Мужик тут же присмирел – успокоенный, благостный, будто и вправду услышал пение небесных ангелов.
«А ты „убью“!» – Драго сплюнул в пол.
– Кончилось, друг, – произнес сосед и составил пустую бутылку вниз. – Я – голяк. – Он развел руками.
Драго вывернул карман и шлепнул на стол пять золотых. Сосед этому сердечно обрадовался: «Выпил – спел?», однако, цыган направлялся к выходу. «По нужде», – решил собутыльник, но Драго погнала иная нужда – пока еще смутная, едва вырисовываясь, и вот он шатался, проясняя ее, вынашивая ясность – с упорным терпением, не касаясь спиртного. Осенило внезапно:
– В женский монастырь.
Он поймал извозчика:
– В женский монастырь.
Тот находился в полуверсте от Северной заставы.

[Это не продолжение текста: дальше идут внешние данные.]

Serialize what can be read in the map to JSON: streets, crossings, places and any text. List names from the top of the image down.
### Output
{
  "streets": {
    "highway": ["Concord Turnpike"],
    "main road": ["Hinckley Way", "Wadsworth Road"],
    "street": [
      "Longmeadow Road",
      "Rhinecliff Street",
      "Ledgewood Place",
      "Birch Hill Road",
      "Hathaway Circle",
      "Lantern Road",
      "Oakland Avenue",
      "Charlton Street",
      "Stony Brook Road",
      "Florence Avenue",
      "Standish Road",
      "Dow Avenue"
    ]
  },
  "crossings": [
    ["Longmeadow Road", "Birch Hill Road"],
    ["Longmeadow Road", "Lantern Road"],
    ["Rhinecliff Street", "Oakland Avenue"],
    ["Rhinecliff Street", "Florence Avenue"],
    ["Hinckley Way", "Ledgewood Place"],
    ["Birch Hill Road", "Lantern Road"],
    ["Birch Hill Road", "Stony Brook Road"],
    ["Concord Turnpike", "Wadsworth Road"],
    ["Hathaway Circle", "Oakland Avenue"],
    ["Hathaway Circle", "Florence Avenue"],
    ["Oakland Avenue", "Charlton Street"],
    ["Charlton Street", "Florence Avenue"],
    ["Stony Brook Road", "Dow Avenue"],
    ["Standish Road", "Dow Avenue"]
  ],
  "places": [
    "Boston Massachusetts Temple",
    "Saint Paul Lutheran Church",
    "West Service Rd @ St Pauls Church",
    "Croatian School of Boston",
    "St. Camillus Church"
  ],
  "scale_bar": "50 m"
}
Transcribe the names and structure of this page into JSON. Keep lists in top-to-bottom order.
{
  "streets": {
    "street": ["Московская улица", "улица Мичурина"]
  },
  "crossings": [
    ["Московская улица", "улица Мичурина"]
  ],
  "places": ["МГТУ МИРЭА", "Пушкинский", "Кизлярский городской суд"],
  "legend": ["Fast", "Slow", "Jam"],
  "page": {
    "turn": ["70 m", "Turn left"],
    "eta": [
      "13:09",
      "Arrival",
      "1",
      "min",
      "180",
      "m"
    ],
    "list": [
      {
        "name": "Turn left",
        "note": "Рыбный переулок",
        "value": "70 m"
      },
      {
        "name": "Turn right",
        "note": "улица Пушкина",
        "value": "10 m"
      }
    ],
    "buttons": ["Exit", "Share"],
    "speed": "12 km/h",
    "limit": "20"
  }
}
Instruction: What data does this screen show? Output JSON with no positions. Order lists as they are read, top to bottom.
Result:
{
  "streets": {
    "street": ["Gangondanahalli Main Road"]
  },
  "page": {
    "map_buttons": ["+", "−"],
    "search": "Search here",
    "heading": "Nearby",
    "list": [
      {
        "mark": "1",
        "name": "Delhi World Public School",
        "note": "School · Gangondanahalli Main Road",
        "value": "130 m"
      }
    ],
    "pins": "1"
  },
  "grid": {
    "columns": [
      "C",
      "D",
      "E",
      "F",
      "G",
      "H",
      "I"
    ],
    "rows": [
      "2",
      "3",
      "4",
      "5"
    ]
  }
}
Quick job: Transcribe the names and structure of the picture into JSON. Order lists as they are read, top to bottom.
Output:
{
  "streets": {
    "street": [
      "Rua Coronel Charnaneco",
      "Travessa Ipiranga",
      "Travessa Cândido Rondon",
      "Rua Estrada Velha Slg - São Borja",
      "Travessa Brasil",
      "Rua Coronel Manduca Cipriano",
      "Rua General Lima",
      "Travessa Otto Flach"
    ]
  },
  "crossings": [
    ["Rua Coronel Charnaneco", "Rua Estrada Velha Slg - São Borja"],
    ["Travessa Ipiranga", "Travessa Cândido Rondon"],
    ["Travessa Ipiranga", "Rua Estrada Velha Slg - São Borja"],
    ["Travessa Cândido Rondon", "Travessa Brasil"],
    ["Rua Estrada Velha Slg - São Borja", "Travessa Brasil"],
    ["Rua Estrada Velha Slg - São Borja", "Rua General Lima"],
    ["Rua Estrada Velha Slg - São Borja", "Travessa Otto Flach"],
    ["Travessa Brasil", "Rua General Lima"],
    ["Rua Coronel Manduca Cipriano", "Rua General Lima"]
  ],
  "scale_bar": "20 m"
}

Это час пути. В сумеречном небе висела хмарь, но темные конусы куполов было видно издалека. Драго впервые смотрел на них такими глазами: «Она – там!» В поле было пустынно – только чайки вились над распаханным участком, а может не чайки.
Остановились.
Неприступные бурые стены внушительно молчали – вечные веки. Ни пожар, ни осады – в старое время монастырь нередко превращался в крепость – не смогли их разрушить. Драго им доверял. Подойдя, он прижался к ним ладонями и лбом, внутри все обмирало, а древний камень был холодный и мокрый – он Хазу не выдаст, он ее сохранит.
«Дэвлалэ-Дэвла!»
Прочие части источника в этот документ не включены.